Australia’s ambassador Sally Mansfield described reports that the killing was pre-meditated as “deeply alarming”.
Mr Aiban told the hearing that King Salman had instructed the Saudi public prosecutor to “proceed with the investigation into this case according to the applicable laws” with a view to “bringing all the perpetrators to justice”.
“As regards the passing of citizen Khashoggi, our country is committed to carrying out a fair investigation and all persons involved with that crime will be prosecuted in the justice system,” he said.
In the remarks, Mr Aiban gave no details on the status or whereabouts of the 18 Saudi nationals detained in connection with the case.
Saudi officials initially insisted Khashoggi had left the consulate, then said he died in an unplanned “rogue operation”.
During the hearing, France’s ambassador Francois Rivasseau called on Saudi Arabia to “immediately halt imprisonment and arbitrary arrests” of journalists and activists, and to guarantee freedom of religion.

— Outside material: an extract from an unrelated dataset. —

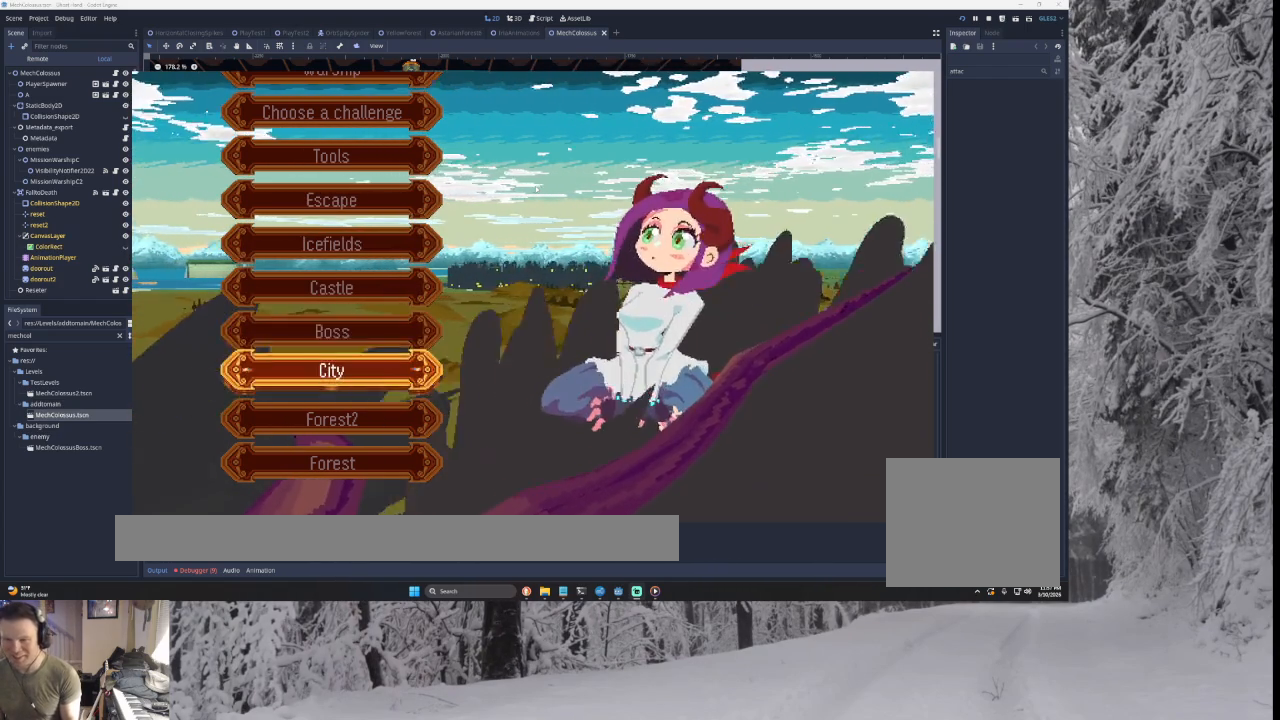
{"buttons": ["CROSS"], "left_stick": "down", "right_stick": "center", "events": [[67, "left_stick", "up"], [233, "left_stick", "center"], [467, "left_stick", "down"]]}
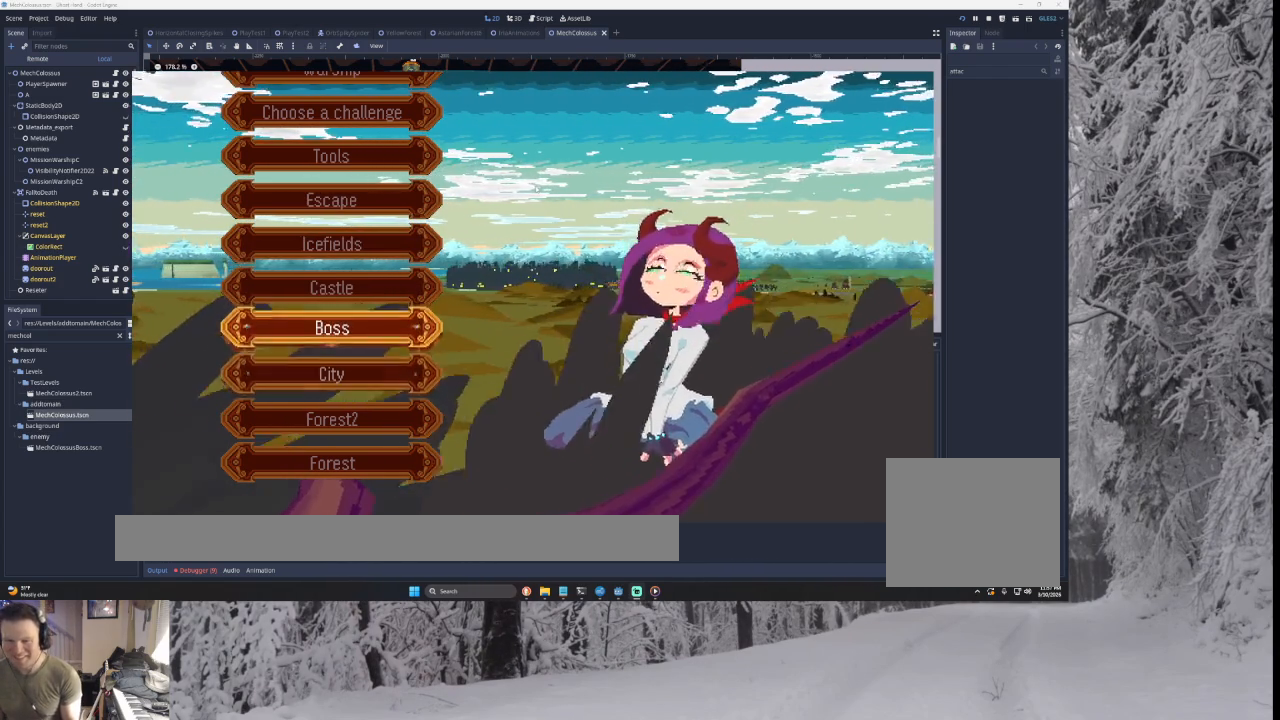
{"buttons": ["CROSS"], "left_stick": "up", "right_stick": "center", "events": [[100, "left_stick", "center"], [433, "left_stick", "up"]]}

Mr Aiban, who is president of the official Human Rights Commission of Saudi Arabia, said the kingdom was constantly striving to promote and protect human rights “driven by the honourable principles and provisions of Islamic sharia and the traditional values of our society”.
“The kingdom has spared no effort in combating and criminalising criminal conduct that could undermine, threaten or violate human rights, notably extremism, terrorism and corruption, and illustrating the contradiction between these acts and the principles of Islamic sharia,” he said.